### Brief
Search the listing below for the word "flash" and copy each line that holds it.
★ ★ ★
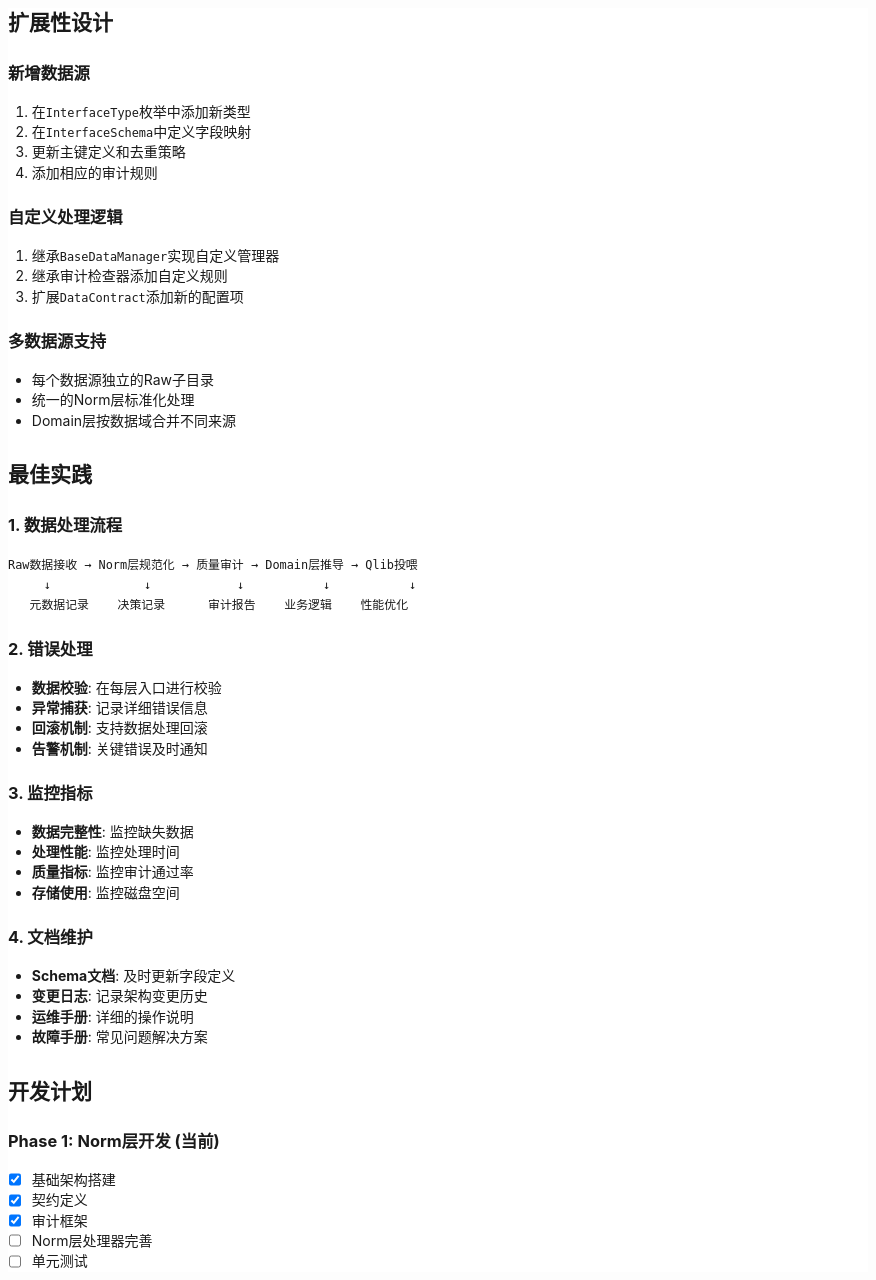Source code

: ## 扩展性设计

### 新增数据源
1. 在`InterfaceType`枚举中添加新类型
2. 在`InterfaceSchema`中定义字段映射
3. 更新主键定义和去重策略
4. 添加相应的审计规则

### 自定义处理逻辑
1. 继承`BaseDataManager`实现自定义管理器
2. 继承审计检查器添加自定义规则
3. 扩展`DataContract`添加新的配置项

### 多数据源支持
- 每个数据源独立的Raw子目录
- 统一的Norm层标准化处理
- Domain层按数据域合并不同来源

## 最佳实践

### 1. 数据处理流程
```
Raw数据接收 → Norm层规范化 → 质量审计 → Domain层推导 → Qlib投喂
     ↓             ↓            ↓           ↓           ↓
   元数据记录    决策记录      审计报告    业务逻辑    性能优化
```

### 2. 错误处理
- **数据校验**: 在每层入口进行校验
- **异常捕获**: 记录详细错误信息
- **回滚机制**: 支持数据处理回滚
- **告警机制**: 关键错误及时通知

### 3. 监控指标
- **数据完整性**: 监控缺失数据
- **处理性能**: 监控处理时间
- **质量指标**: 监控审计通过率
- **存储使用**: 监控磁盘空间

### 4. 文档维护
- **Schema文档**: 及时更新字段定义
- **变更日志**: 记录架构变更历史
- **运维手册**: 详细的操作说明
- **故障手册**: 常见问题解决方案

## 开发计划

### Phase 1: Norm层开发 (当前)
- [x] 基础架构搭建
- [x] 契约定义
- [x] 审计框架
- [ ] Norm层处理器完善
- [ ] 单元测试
★ ★ ★
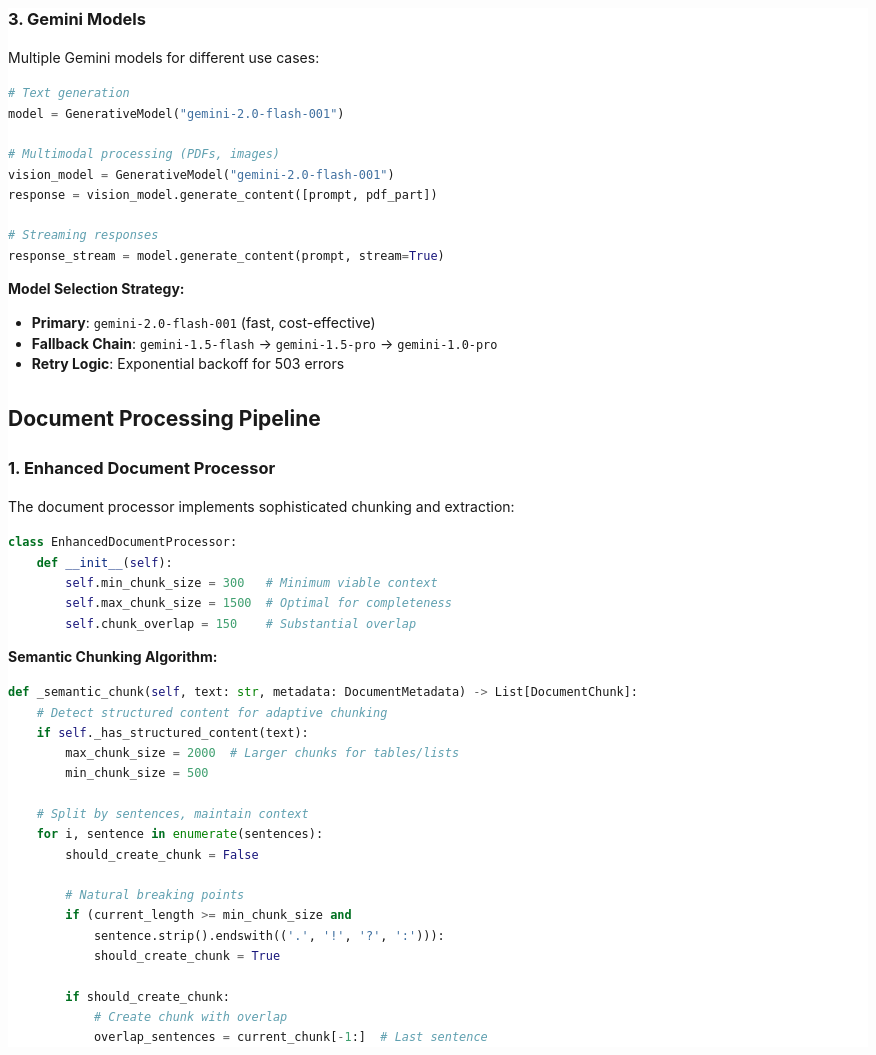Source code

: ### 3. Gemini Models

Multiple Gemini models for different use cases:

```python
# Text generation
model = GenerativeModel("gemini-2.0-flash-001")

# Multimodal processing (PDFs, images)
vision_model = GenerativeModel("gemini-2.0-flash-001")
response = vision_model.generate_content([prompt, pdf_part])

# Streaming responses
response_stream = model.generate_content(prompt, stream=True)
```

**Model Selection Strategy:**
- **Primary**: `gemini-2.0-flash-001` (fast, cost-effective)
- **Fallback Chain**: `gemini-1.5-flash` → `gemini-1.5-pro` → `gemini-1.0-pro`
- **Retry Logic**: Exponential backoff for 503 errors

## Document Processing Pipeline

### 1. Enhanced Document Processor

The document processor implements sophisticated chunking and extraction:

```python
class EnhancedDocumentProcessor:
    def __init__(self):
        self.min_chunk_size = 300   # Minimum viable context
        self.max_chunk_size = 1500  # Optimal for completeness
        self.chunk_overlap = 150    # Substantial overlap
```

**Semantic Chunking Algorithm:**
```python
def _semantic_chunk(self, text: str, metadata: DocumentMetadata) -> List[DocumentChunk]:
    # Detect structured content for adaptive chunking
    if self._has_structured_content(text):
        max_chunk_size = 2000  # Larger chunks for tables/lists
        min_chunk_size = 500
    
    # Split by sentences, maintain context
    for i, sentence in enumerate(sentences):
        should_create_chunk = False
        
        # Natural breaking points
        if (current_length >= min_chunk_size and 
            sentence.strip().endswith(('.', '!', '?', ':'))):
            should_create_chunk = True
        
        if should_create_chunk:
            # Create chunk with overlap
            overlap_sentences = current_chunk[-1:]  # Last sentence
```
★ ★ ★
### Response box
model = GenerativeModel("gemini-2.0-flash-001")
vision_model = GenerativeModel("gemini-2.0-flash-001")
- **Primary**: `gemini-2.0-flash-001` (fast, cost-effective)
- **Fallback Chain**: `gemini-1.5-flash` → `gemini-1.5-pro` → `gemini-1.0-pro`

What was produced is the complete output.